Blind swordsman Zatoichi (Shingo Hatori) renounces swordplay for the love of a good woman (Satomi Ishihara). Barely five minutes after he does so, his wife is accidentally slain by a young samurai named Toraji, who was aiming for Ichi. A despairing Ichi returns to his childhood home, a village by the sea where he is sheltered by a friend named Ryuji and his disapproving mother. He also meets Toyo (Youki Kudoh), an old flame now married to benevolent yakuza boss Tatsuji. A new breed of yakuza thugs, led by the swaggering Tendo, begin terrorising local farmers and fishermen. It’s all part of a (frankly obscure) plan for total domination by a senile but brutal feudal lord whose son is none other than guilt-ridden Toraji. After some friends are murdered and Toyo is raped, Ichi sets out to defend the downtrodden, but betrayal and bad luck seal his doom.
Seven years after “Beat” Takeshi Kitano’s quirky and humorous remake, Toho delivered yet another new take on the sightless swordsman, starring former boy band heartthrob Shingo Hatori in the role made famous by Shintarô Katsu.

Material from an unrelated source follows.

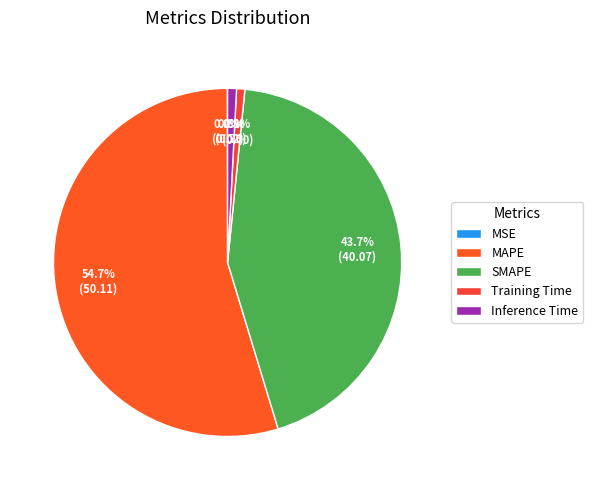

Does any single category account for the majority?

Yes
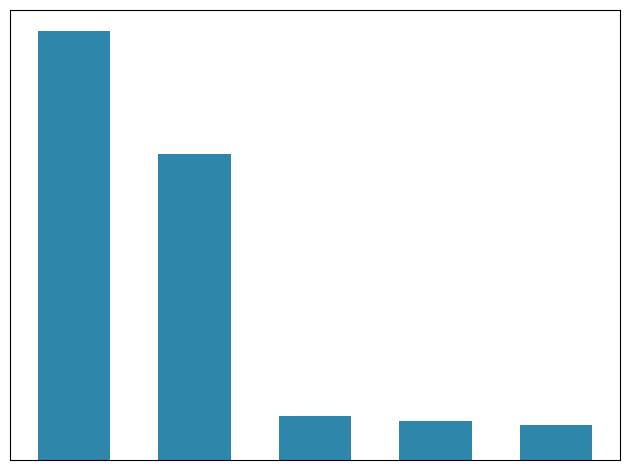

Are the bars horizontal?

No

Seemingly influenced by recent humanist samurai dramas like The Twilight Samurai (2002), director Junji Sakamoto downplays the action and puts the emphasis back on character interaction, qualities that were always part of the Zatoichi series, only the tone is excessively somber and sorrowful, taking the trend for demystifying heroes a step too far. Missing in action are those moments of slapstick and tragicomic pathos celebrating the enduring qualities of the human spirit. In their place we have arguably the bleakest Zatoichi film since Zatoichi in Desperation (1973), only nowhere near as accomplished, with a cynical, fatalistic view of human nature as Ichi is betrayed by friends, crippled with angst, and finds his heroic efforts fall short.

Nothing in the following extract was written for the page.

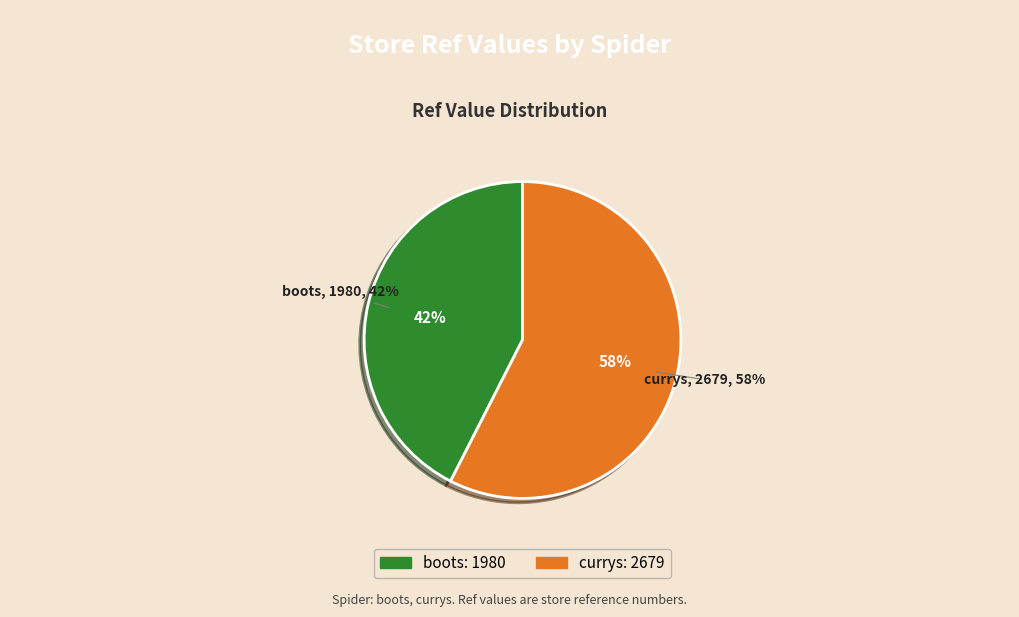

What is the ratio of the value at boots to the value at currys?

0.7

Shingo Hatori gives a capable performance as arguably the first Ichi who seems like a real blind person struggling in feudal Japan rather than a superhero. But this new take on the classic character lacks authority and his strangely slapdash swordplay would make more sense were this a prequel and not, as the title implies, an attempt to draw a definitive end to the series. Zatoichi: The Last hits all the familiar notes: Ichi wins big at the local gambling den, defends the downtrodden, squares off against the usual super-skilled opponent. Yet the formula never catches fire, which has less to do with the change in leading man than the directionless and often confusing plot. There is a lack of urgency that further dilutes the drama which is already somewhat maudlin and heavy handed.
Revered actor Tatsuya Nakadai, star of Harikiri (1962) and Ran (1985), essays the lead villain although his plotline confusingly never intersects with Zatoichi until the very end. Samurai film veterans Chieko Baisho and Yoshio Harada also appear in significant roles. The film is very handsomely photographed by Norimichi Kasamatsu whilst the excellent ambient electronica soundtrack enhances its Zen Buddhist atmosphere. Nevertheless, the relentlessly grim and rather awkwardly staged finale provides a sorry send-off for such an iconic character. Fans would be better off with the Kitano film or, better yet, Katsu’s own swansong, Zatoichi the Blind Swordsman (1989).